Authorities in the northern Chinese province of Hebei have thrown a security cordon of armed police around an anti-corruption inspection team from Beijing after it was swamped by ordinary people with complaints against alleged government wrong-doing.
 
The team was one of 13 sent by the ruling Chinese Communist Party’s Central Commission for Discipline Inspection (CCDI) to probe official business across the country.
 
Inspectors are charged with looking for “possible misconduct,” including corruption, failure to implement the Party’s frugality directives and other policies as well as malpractice in official selection and promotion procedures, the CCDI said in a statement at the beginning of the month.
 
But the team was kept separate from hundreds of people who converged on government buildings with complaints in recent days, as the authorities drafted in large numbers of police, plainclothes state security police and private security guards, eyewitnesses said.
 
“There are uniformed police standing guard on both sides of the streets, as well as some plainclothes officers driving around in cars,” Hebei petitioner Bao Runpu told RFA on Tuesday.
 
“There are a lot [of people with complaints],” he added. “No sooner does one group leave than another arrives.”
 
But he said none of the petitioners was being allowed to meet with the investigation team directly.
 
“They can’t meet with them,” Bao said. “They have set up a hotline but it doesn’t matter how often you call it; you can’t get through.
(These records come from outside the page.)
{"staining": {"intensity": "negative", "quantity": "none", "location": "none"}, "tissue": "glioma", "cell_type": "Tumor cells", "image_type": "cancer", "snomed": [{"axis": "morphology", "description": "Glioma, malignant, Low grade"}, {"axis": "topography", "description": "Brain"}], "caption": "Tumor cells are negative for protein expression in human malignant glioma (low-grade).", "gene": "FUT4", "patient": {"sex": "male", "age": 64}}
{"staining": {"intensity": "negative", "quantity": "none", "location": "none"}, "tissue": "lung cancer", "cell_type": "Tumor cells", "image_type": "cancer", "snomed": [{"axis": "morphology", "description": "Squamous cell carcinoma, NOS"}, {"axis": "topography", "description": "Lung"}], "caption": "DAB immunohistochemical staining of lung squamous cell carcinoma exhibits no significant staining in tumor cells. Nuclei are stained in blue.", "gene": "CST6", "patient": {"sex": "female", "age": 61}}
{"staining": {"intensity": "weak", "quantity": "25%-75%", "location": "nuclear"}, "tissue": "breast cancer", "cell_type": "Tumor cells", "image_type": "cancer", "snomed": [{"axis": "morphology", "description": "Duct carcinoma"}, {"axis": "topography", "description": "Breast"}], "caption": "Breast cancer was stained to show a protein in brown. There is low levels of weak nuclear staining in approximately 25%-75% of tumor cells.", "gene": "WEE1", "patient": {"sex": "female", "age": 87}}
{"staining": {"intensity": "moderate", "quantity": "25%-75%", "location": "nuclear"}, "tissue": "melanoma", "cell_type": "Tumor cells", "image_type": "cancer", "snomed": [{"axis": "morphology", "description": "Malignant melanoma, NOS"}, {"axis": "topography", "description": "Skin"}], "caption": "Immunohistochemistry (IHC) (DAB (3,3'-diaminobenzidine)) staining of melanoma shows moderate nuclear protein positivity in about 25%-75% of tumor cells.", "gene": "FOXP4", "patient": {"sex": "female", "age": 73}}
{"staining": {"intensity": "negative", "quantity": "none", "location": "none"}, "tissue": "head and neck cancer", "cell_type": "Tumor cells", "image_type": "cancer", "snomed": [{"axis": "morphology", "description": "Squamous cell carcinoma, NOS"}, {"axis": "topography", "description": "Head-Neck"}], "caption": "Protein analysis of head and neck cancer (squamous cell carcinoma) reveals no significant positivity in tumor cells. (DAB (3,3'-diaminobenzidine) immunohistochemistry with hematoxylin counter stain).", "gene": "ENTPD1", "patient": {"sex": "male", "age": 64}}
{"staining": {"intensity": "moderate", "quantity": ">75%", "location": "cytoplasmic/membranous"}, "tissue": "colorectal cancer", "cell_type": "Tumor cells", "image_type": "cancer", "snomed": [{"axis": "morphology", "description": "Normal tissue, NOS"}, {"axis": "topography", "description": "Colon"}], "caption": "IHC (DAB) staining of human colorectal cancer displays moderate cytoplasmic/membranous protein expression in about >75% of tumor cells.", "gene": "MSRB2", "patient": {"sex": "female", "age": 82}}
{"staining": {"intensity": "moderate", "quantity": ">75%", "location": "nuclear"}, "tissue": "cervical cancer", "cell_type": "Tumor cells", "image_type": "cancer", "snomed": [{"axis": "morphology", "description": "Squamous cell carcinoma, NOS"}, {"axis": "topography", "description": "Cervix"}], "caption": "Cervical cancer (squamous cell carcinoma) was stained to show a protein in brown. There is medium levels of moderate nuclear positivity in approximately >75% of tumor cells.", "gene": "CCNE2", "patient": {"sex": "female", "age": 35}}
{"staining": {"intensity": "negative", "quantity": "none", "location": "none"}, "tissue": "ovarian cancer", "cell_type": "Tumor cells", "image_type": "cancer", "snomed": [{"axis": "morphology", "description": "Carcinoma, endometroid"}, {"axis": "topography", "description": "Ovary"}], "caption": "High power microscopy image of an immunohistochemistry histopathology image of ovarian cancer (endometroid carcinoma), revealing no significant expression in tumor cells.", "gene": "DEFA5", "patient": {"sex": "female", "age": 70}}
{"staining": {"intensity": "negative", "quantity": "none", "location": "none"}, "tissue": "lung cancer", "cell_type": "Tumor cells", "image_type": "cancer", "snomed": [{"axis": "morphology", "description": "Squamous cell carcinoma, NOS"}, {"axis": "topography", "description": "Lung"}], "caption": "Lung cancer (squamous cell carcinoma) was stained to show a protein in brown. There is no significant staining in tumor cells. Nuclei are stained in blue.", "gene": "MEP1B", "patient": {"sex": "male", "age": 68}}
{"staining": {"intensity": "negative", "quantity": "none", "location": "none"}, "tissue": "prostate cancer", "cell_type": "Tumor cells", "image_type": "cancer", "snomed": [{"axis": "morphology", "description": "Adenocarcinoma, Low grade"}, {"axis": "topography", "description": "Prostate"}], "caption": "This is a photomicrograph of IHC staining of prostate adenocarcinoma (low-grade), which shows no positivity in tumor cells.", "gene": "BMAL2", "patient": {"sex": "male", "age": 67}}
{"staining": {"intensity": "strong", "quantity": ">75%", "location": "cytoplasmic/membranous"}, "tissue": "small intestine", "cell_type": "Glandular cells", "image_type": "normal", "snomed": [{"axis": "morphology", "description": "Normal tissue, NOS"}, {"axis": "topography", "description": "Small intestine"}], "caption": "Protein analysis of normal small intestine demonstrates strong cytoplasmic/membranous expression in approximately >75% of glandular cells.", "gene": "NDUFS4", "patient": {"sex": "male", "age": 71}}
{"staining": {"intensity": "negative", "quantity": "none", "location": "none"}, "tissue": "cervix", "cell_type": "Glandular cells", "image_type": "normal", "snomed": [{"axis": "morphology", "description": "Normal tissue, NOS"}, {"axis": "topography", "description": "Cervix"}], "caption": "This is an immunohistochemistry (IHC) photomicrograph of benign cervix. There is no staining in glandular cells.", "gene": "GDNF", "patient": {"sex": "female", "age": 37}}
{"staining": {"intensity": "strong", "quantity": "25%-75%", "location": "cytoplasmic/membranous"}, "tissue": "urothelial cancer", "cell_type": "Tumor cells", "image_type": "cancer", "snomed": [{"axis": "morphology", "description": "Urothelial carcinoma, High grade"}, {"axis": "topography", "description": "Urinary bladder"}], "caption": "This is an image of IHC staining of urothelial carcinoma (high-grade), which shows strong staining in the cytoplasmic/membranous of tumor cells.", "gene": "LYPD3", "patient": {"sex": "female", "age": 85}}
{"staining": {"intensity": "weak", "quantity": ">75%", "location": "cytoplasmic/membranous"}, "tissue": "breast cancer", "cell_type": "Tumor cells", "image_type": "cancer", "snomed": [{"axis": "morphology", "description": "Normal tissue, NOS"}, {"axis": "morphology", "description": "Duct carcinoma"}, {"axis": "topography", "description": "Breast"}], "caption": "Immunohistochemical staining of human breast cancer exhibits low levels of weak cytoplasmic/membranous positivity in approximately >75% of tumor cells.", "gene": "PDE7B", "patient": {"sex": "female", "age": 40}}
It’s permanently busy.”
 
He said he had been followed to provincial government headquarters by a detail of police from his hometown.
 
“The first day, they detained me and wouldn’t let me go,” Bao said.
 
Repeated calls to the anti-graft hotline resulted in a busy signal during office hours on Tuesday.
 
‘Totally surrounded’
 
A second petitioner, Zhang Cuilei, said the inspection team had been “totally surrounded” by police since arriving in the province.